Why Shouldn’t This Work In Java?

So if I like Elvis so much in Kotlin, why wouldn’t I want to see it in Java? Because Elvis only works with a type system that distinguishes nullable from non-nullable types! Otherwise it does exactly the opposite of what it was supposed to and makes nulls much more problematic.

Elvis only works with non-nullable types

Think about it: You get an NPE from calling a member on null. What is the easiest thing to do? Squeeze that question mark in there and be done with it!

Is that correct? Null tells you nothing about whether a value is allowed to be missing, so who knows? Does it affect the calling or the called code negatively? Well, the compiler can’t tell you whether that code can handle null, so, again, who knows?

Type systems like Kotlin’s can answer both of these questions, Java’s leaves you guessing. The right choice is to investigate, which requires effort. The wrong choice is to just proliferate null. What do you think will happen if the second choice gets even easier than it is today? Do you expect to see more or less problems with absent values? Do you expect the paths from the source of a null reference to where it causes problems to become longer or shorter?

Elvis makes the wrong choice easier

Good languages and good APIs make the correct choice the easy one. Well-designed types in a good static type system rule out what should not happen at run time. Elvis in Java would fail on both these accounts.

Instead of demanding an easier way to handle null, we would do better to eradicate it from our code base or at least each type’s public API.

A Word On Optional

Most of the Twitter discussion actually revolved around

Optional
but I’m not going to repeat it here because that’s a different post (one I already wrotetwice actually). Instead I want to highlight a specific argument and put it into the context of Elvis.

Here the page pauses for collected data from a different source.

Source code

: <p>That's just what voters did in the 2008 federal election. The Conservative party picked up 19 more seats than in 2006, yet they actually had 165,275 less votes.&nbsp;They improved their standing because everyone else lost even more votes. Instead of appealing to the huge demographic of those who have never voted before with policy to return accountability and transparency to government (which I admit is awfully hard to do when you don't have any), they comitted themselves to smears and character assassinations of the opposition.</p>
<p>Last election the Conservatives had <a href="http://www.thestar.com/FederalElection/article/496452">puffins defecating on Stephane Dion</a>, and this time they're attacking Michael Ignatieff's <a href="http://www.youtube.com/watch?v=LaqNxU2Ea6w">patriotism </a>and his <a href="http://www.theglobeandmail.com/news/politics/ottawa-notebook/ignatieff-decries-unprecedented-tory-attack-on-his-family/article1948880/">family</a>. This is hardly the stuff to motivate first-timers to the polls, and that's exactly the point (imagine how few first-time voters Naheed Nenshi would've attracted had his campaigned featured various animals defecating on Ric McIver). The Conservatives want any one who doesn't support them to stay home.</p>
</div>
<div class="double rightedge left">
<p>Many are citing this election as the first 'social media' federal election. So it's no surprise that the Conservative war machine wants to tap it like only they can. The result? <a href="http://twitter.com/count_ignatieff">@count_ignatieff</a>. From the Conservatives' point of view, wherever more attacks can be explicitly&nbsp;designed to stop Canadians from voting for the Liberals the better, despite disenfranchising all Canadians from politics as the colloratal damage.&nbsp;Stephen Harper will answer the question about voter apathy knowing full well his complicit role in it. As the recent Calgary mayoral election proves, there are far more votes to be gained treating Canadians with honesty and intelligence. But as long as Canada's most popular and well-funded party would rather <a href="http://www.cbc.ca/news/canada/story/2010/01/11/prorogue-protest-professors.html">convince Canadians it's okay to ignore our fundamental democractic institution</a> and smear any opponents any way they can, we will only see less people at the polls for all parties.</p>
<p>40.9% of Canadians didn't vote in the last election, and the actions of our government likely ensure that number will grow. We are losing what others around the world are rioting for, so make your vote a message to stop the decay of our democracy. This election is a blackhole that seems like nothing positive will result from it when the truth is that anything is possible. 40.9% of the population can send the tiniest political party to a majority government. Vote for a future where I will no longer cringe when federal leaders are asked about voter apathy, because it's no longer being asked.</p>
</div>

It was repeatedly remarked as a weakness of

Optional
that it was so easy to mishandle and that imprudent use was a likely or even common scenario. Personally, I didn’t have that problem yet but it sounds reasonable. I would argue that handling
Optional
can be taught with moderate effort (surely more easily than proper null handling) but unless that happens I can see how misusing it could make a code base suck.

What the hell makes you think Elvis would not be so much worse?

But to those who feel that way, I want to pose the question: What the hell makes you think that this would not be so much worse with Elvis? As I pointed out above, it makes a terrible choice damnably easy! Arguably more so than

Optional
ever could.

Summary

Absent values necessary evil. Encoding as null bad. Proliferation terrible.

If Java had a type system that would help handling null and incentivize moving away from it, Elvis would be great. Alas, it doesn’t. So making it even easier to spread null around the code base instead of creating a proper design for missing values moves the needle in the wrong direction.

To end on a bellicose note: If you’ve read all this with the thought that you still want Elvis because it would make your life so much easier, chances are your APIs are badly designed because they overuse null. In that case your desire to get your hands on Elvis is precisely the reason why I think Java should not have it.